Security cooperation also received a strong message. The two leaders condemned terrorism and violent extremism in all forms, including cross-border terrorism. They also condemned the April 2025 Pahalgam terror attack and reaffirmed cooperation against terrorist groups and their affiliates, including those listed under the UN Security Council 1267 sanctions regime.
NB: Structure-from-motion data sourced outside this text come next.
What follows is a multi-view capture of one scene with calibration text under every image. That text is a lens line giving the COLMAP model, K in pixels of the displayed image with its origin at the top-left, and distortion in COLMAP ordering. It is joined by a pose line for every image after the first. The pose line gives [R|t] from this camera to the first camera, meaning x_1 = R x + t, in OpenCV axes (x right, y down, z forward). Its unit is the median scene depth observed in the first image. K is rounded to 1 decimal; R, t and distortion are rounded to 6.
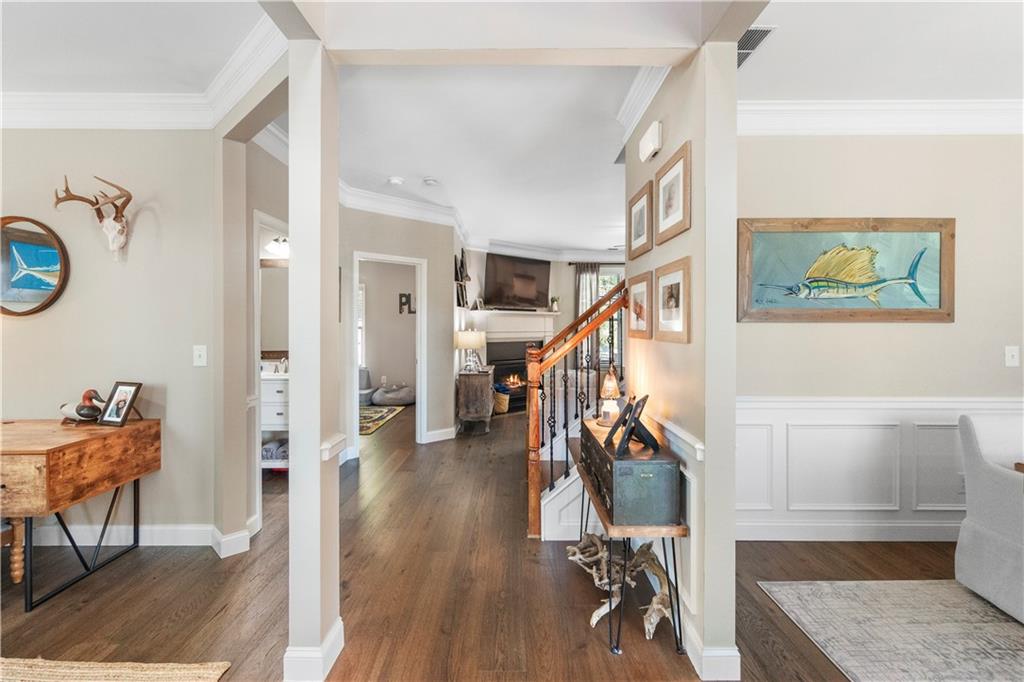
lens RADIAL K [[477.5, 0, 516.2], [0, 477.5, 329.6], [0, 0, 1]] dist [0.001263, 0.001262]
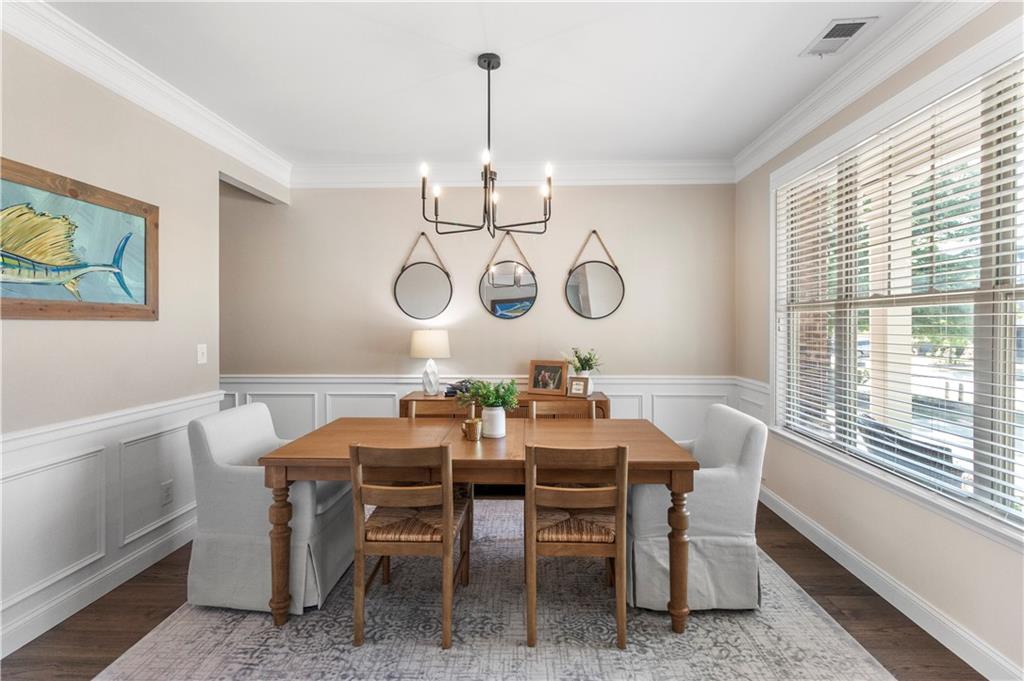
lens RADIAL K [[477.5, 0, 512.4], [0, 477.5, 324.8], [0, 0, 1]] dist [0.001263, 0.001262]
pose [[0.045736, -0.000839, 0.998953, 0.035171], [0.010779, 0.999942, 0.000347, -0.000159], [-0.998895, 0.010751, 0.045742, 0.284699]]
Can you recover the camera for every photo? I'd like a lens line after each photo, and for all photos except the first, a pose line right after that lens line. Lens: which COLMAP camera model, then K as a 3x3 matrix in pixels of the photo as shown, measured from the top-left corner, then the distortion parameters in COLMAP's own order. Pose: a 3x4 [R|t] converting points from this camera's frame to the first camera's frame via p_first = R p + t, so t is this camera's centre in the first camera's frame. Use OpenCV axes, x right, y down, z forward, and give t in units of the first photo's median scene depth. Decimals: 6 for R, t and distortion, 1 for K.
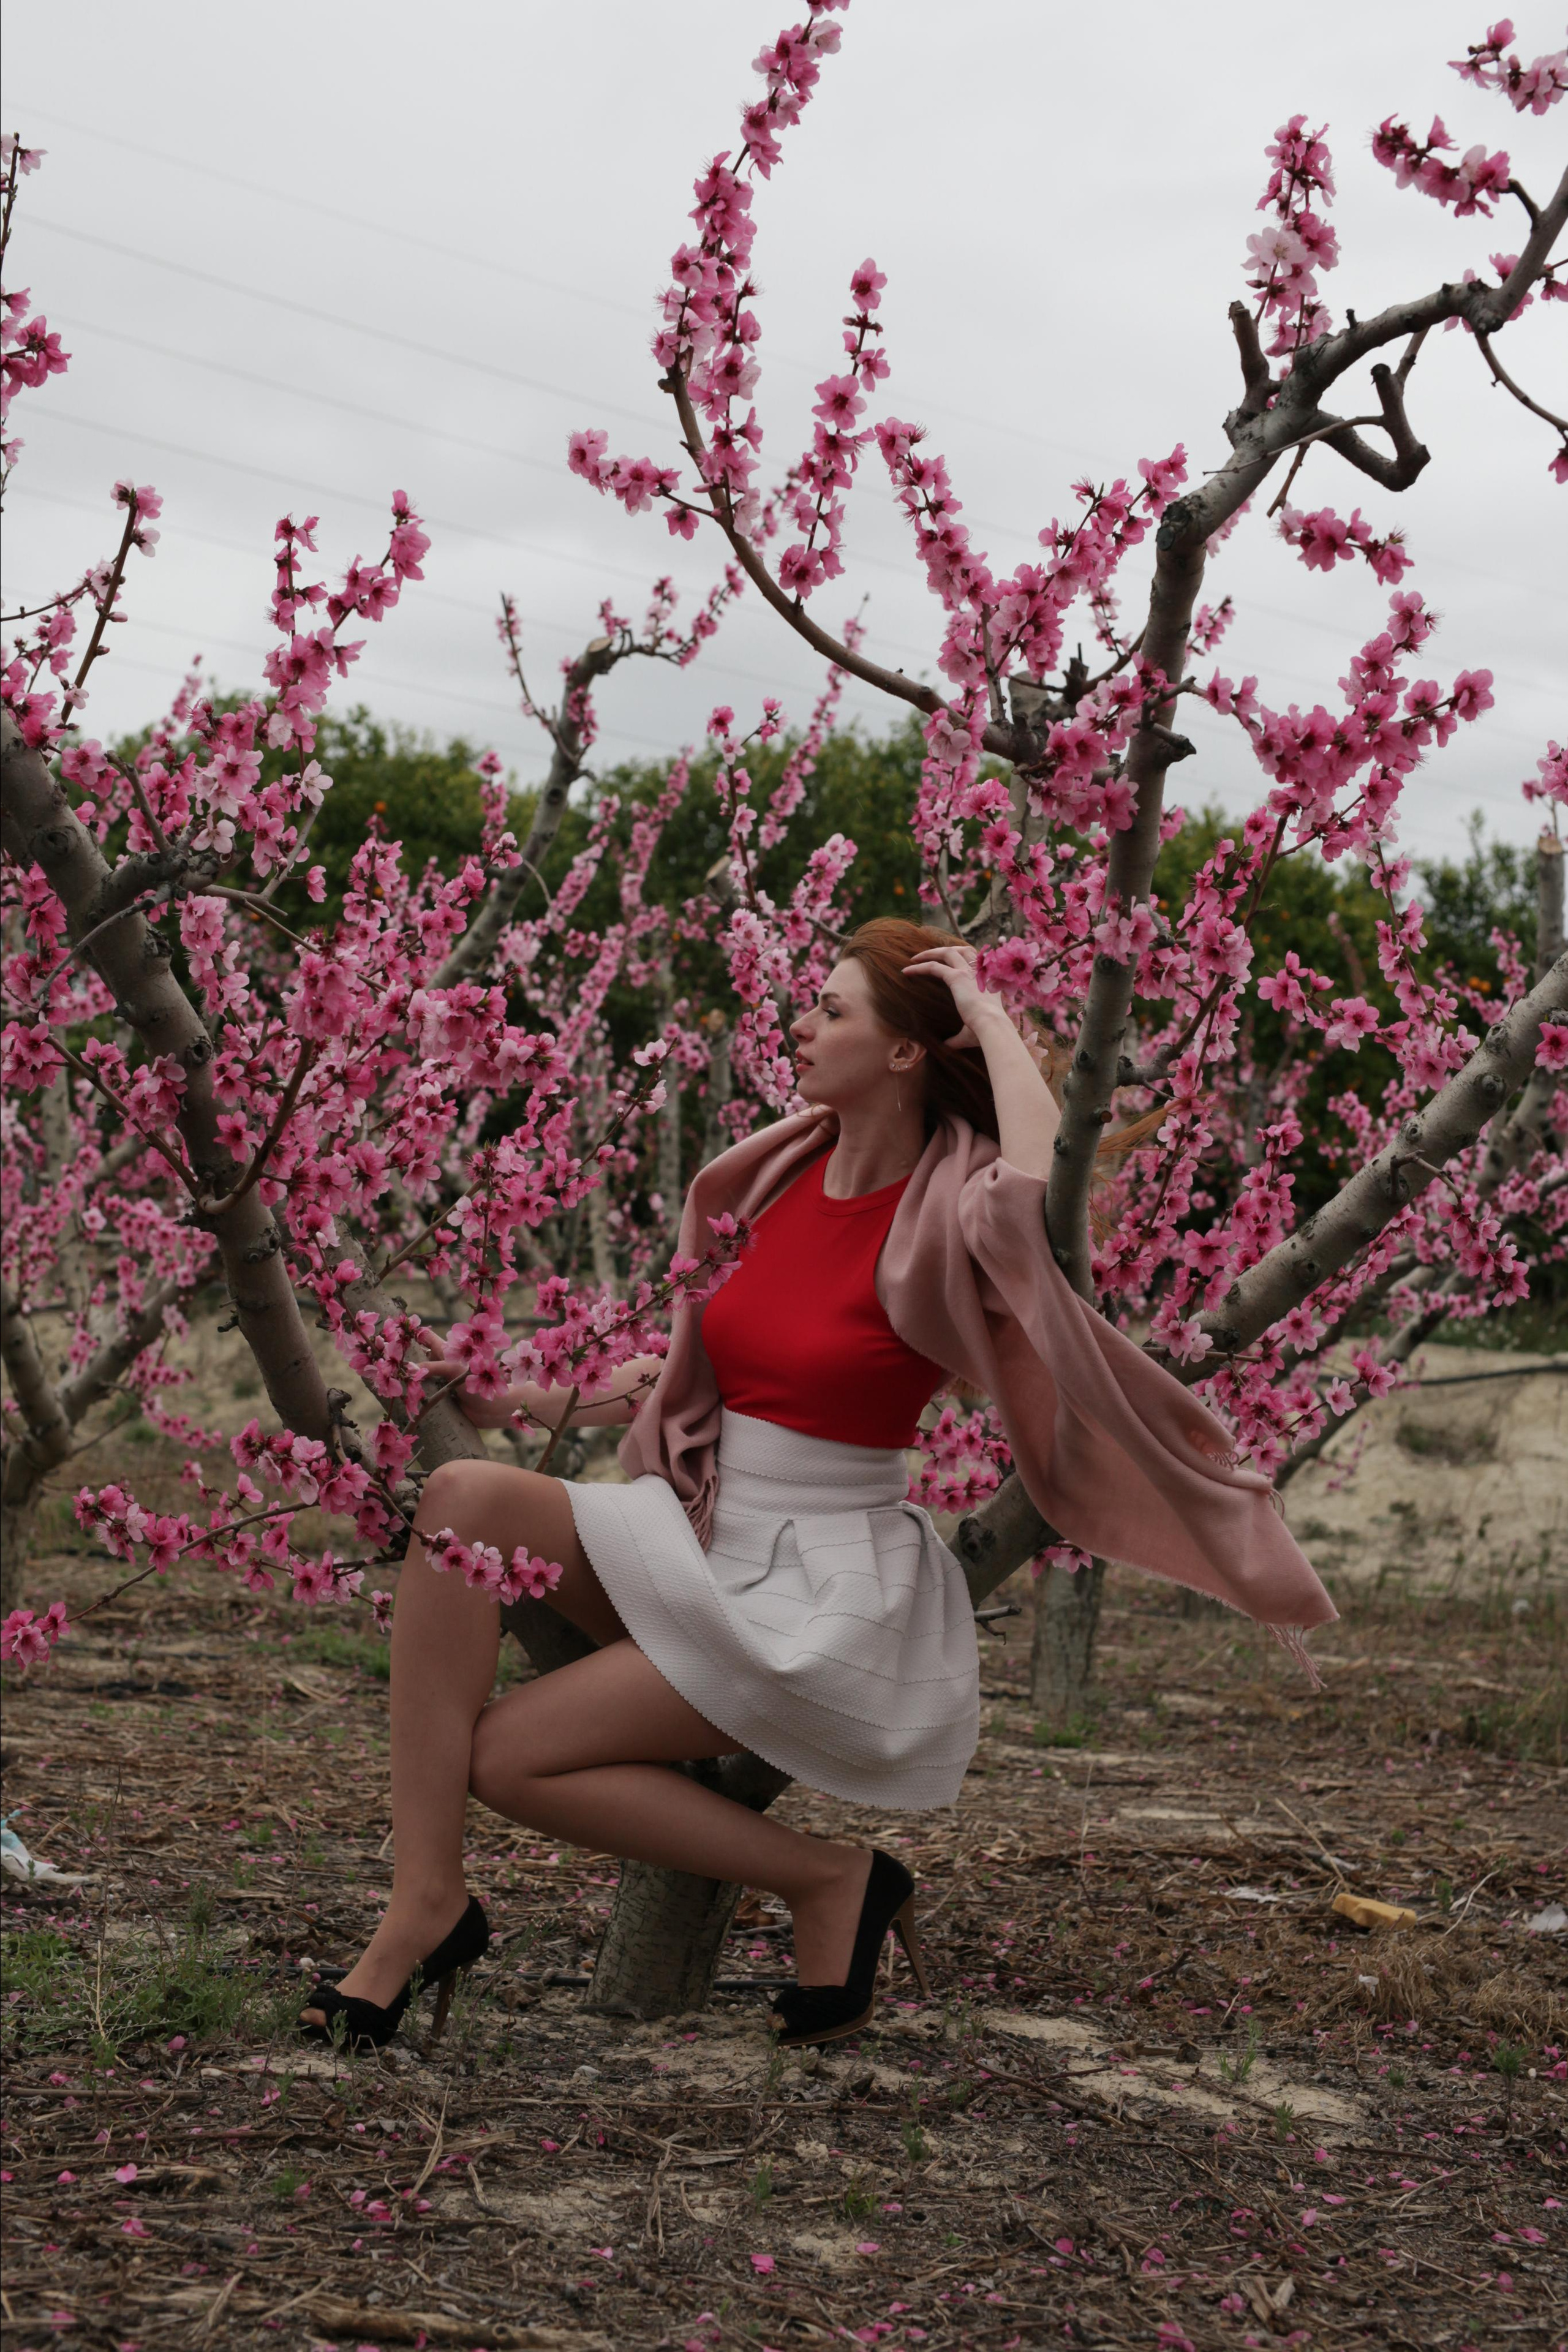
lens RADIAL K [[3294.1, 0, 829.1], [0, 3294.1, 1183.9], [0, 0, 1]] dist [0.011243, 0.047130]
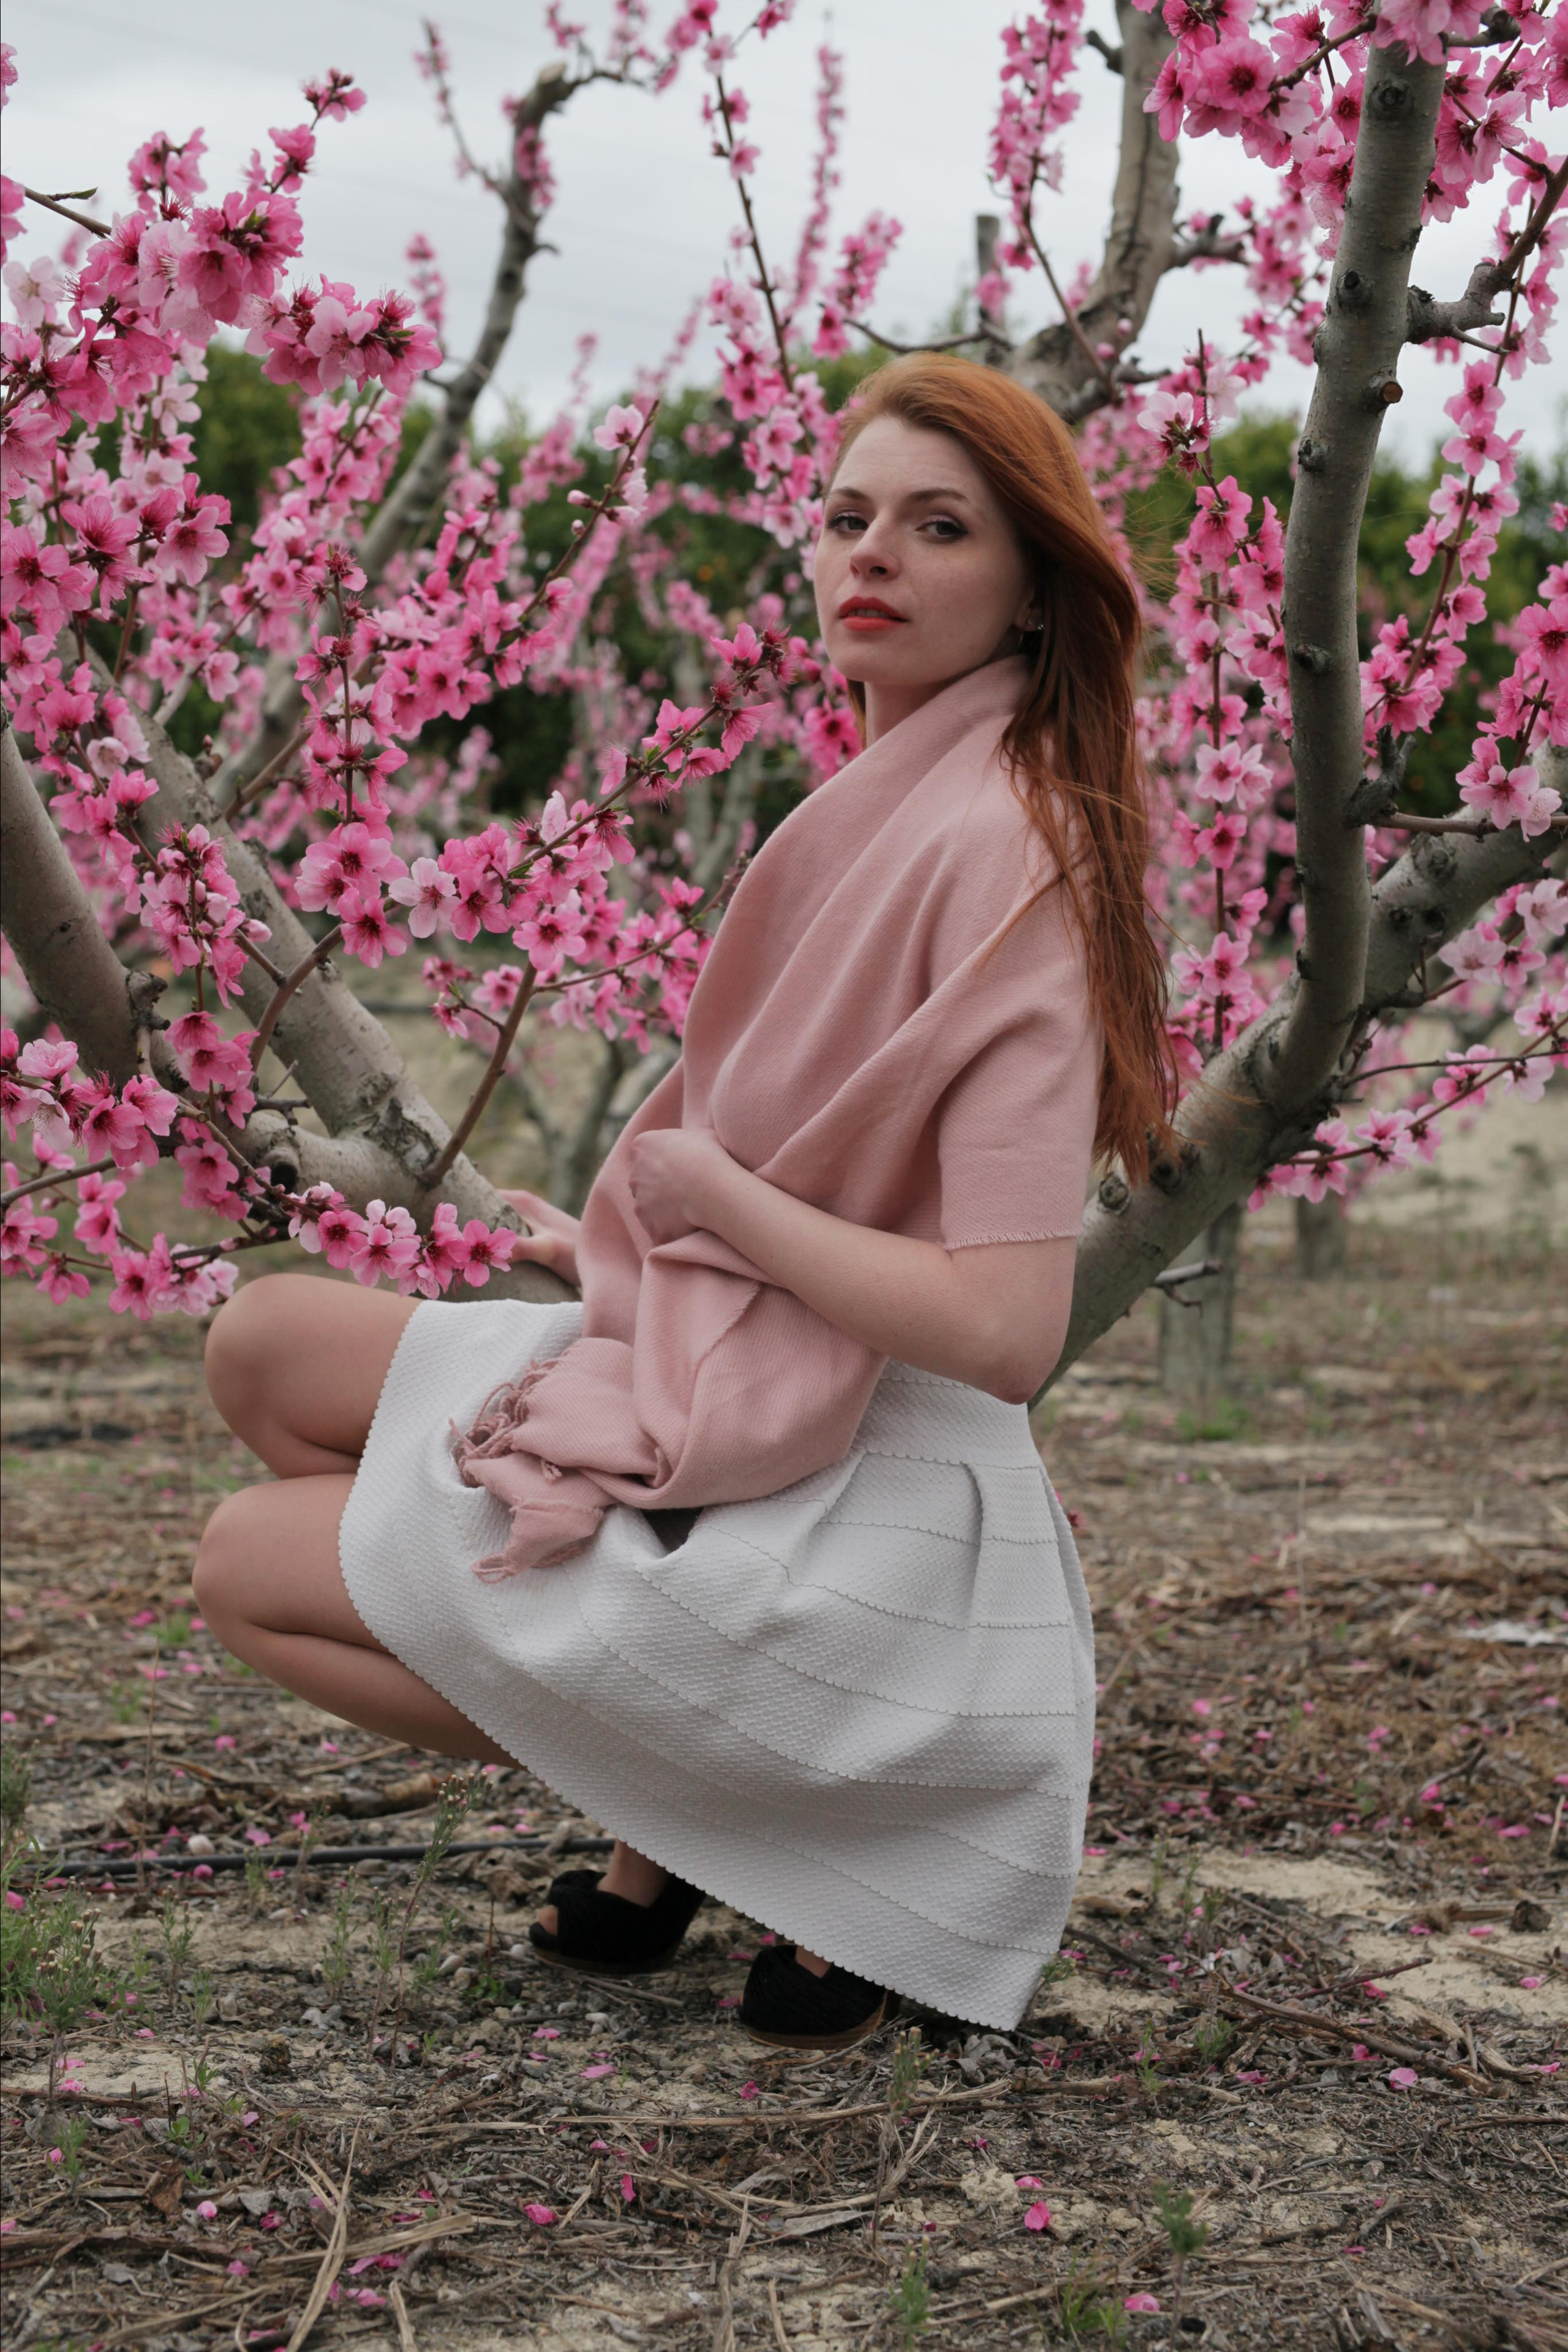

Overall, the elevation of India-Italy ties to a Special Strategic Partnership is not a symbolic upgrade alone. It gives both countries a structured platform to cooperate across hard security, industrial growth, technology, education, mobility, culture and global governance. For India, the partnership brings a technologically advanced European partner with strengths in manufacturing, defence, maritime systems and design. For Italy, India offers growth, scale, strategic geography and a rising role in the Indo-Pacific and Global South.
The real test will now be implementation. If the defence roadmap, critical-minerals cooperation, INNOVIT India, IMEC engagement, education mobility and trade target are pursued seriously, this partnership can become one of India’s most productive European relationships. The Modi-Meloni meeting has therefore opened a new phase in India-Italy relations — one that is more strategic, more industrial, more technology-driven and more relevant to the changing global order.